The process by which they're sorted is very interesting and while this farm is mechanized, the process requires more hand labor than we expected. The left-hand photo are the beans just after the husks are removed and the red husks in the right-hand photo become compost.
Señor Fabian made a delicious cup of coffee for us. The foam is the natural sugar which is released during the heating process.
From the tree to the grocery shelf!
It was such an interesting visit!
A P.S. to the coffee farm visit... This is Paco. Paco was making a beeline to Paul to take a chunk out of his leg. Señor Fabian said that Paco's wife, Luisa, was incubating their eggs and we were getting a little too close for Paco's comfort. Fortunately, Paco retreated to his watering hole after a stern warning from Señor Fabian!
A Restaurant of Note
We found a gem, Malevo. It's an Argentinian steak house in the Manila neighborhood of Medellin with shops and restaurants. The atmosphere is great as is the food and wine. The waiter was very patient with us and gave us good advice about which wine to choose. Our dinner was delicious and we recommend it heartily if you visit Medellin.

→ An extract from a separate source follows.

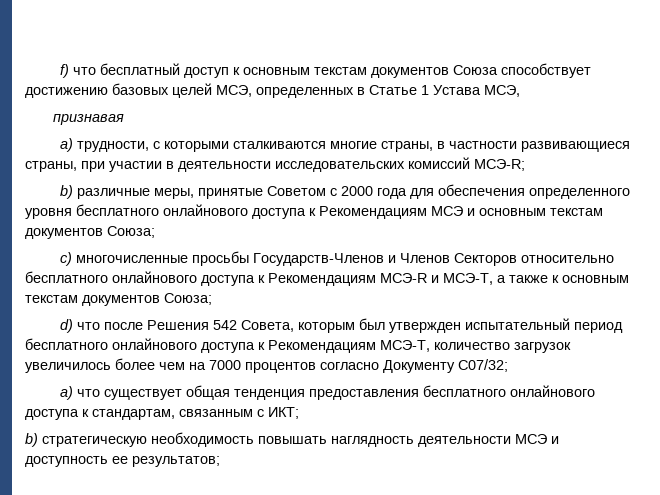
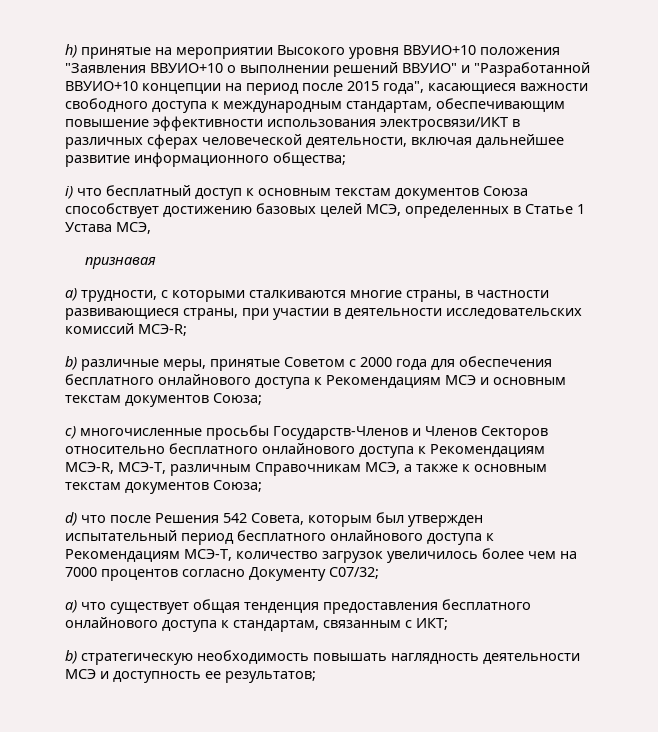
[60,64,70,78] f) -> [65,44,560,59] [65,62,590,77] [65,81,588,95] [65,98,565,113] [65,116,520,131] [65,134,564,149] [65,152,346,167] [65,186,73,199] h) принятые на мероприятии Высокого уровня ВВУИО+10 положения "Заявления ВВУИО+10 о выполнении решений ВВУИО" и "Разработанной ВВУИО+10 концепции на период после 2015 года", касающиеся важности свободного доступа к международным стандартам, обеспечивающим повышение эффективности использования электросвязи/ИКТ в различных сферах человеческой деятельности, включая дальнейшее развитие информационного общества; // i)
[529,188,631,199] [25,208,72,219] определенного уровня -> (552, 361) none
[380,273,493,285] МСЭ-R и МСЭ-Т, -> [65,462,400,476] МСЭ-R, МСЭ-Т, различным Справочникам МСЭ,

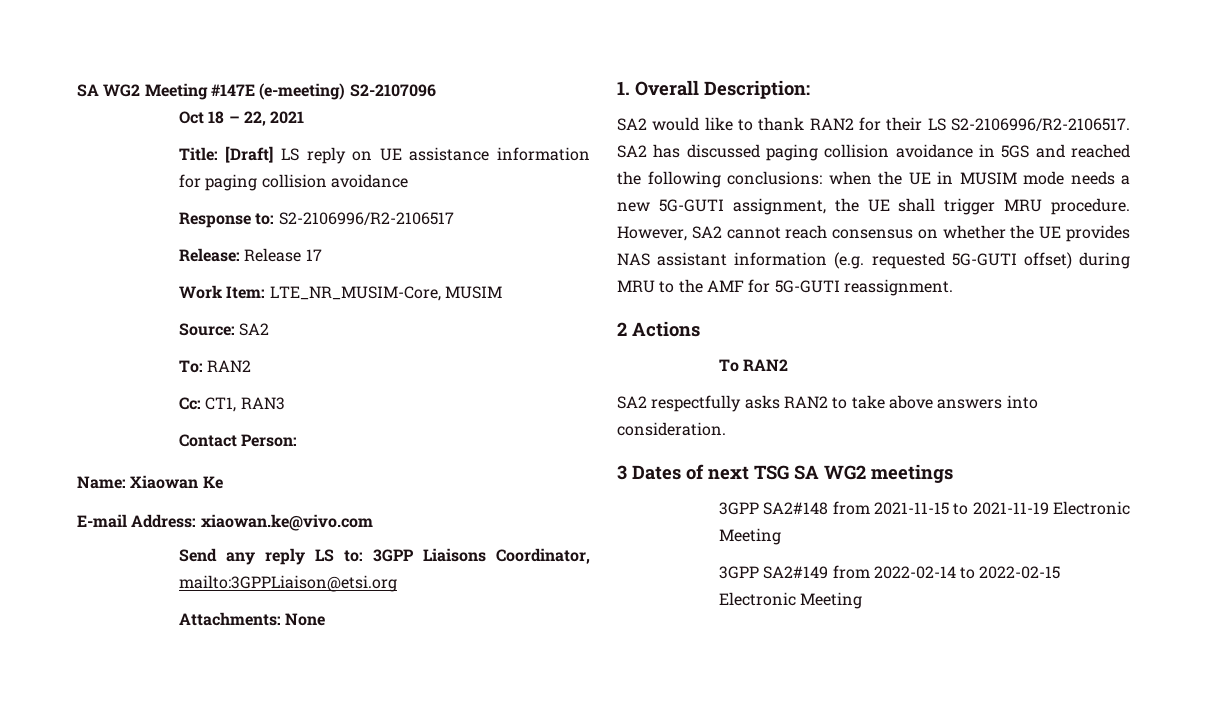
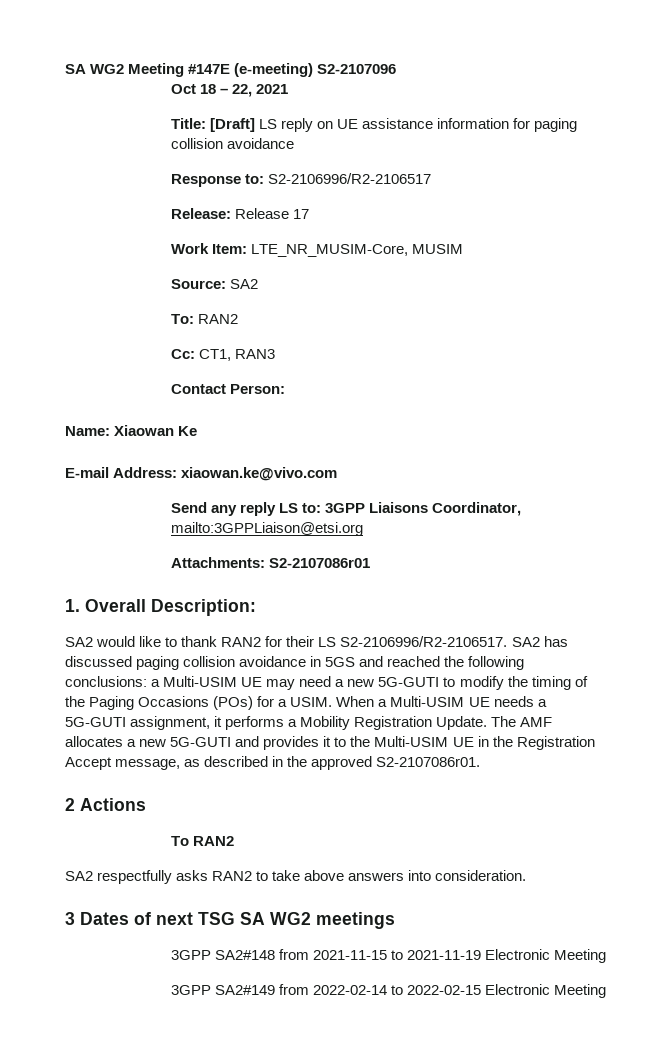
[178,612,326,626] Attachments: None -> [170,557,370,568] Attachments: S2-2107086r01
[828,171,1130,185] [617,198,1130,215] [617,225,1130,242] [617,252,1130,269] [617,279,953,296] when the UE in MUSIM mode needs a new 5G-GUTI assignment, the UE shall trigger MRU procedure. However, SA2 cannot reach consensus on whether the UE provides NAS assistant information (e.g. requested 5G-GUTI offset) during MRU to the AMF for 5G-GUTI reassignment. -> [151,676,588,690] [65,696,547,710] [65,716,553,730] [65,736,595,750] [65,756,481,770] a Multi-USIM UE may need a new 5G-GUTI to modify the timing of the Paging Occasions (POs) for a USIM. When a Multi-USIM UE needs a 5G-GUTI assignment, it performs a Mobility Registration Update. The AMF allocates a new 5G-GUTI and provides it to the Multi-USIM UE in the Registration Accept message, as described in the approved S2-2107086r01.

Another winner. Hotel Sites is only five years old, in a lovely neighborhood, El Poblado, and the staff is wonderful. I booked a room with a sitting area, kitchenette and a balcony for a mere $82/night through Expedia. And breakfast was included. What a bargain! An extra benefit is the view of the mountains to the east which I could stare at all day.
A Note About Medellin
Our guide Oscar told us that because Medellin sits in a "bowl" surrounded by mountains, pollution is a problem. With almost 4 million residents in the greater Medellin area, the city has put restrictions on driving. The last number of the license plate indicates the days that the car may or may not be driven during rush hour Monday - Friday. He also told us that in the city of 2.5 million people, there are two million cars!

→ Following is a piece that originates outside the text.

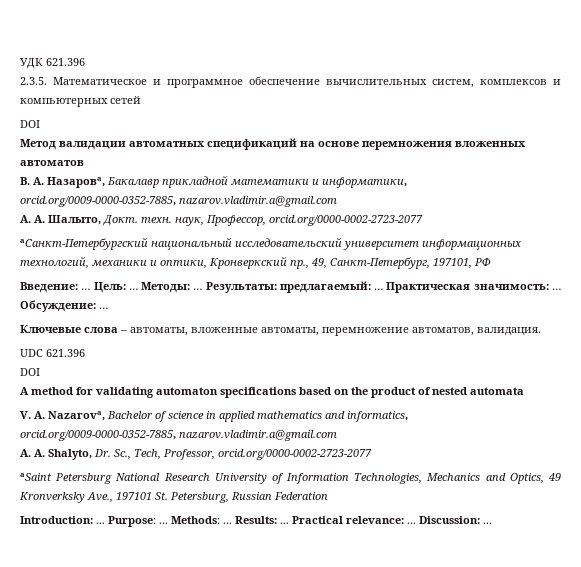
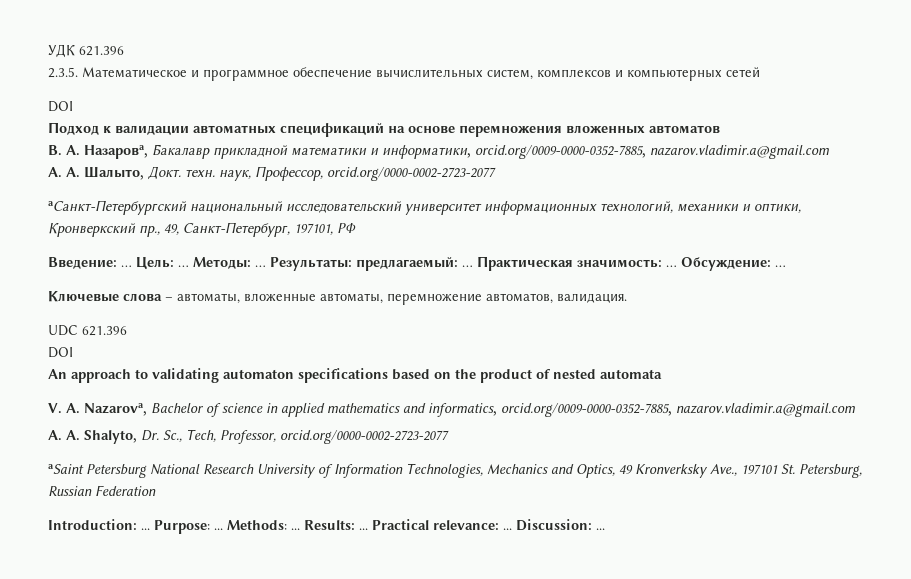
[20,139,56,150] Метод -> [48,122,111,135] Подход к
[20,387,93,395] A method for -> [48,369,148,383] An approach to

There are also 900,000 motorcycles in the area which didn't surprise us; they weave in and out of traffic like noisy snakes. Oscar said that there are an average of 57 motor vehicle accidents per day, 90% of which involve motorcycles. Driving in Medellin is not for the faint of heart!
Some miscellaneous photos of beautiful Medellin.
Even with clouds it's beautiful.
Adios, Medellin, it was a great visit!
➜ Top Tips
The hills add to the beauty of the area, but be prepared if you plan to do much walking.
Be sure to visit a coffee plantation!
Check out Plaza de Botero; the sculptures are fun to see up close.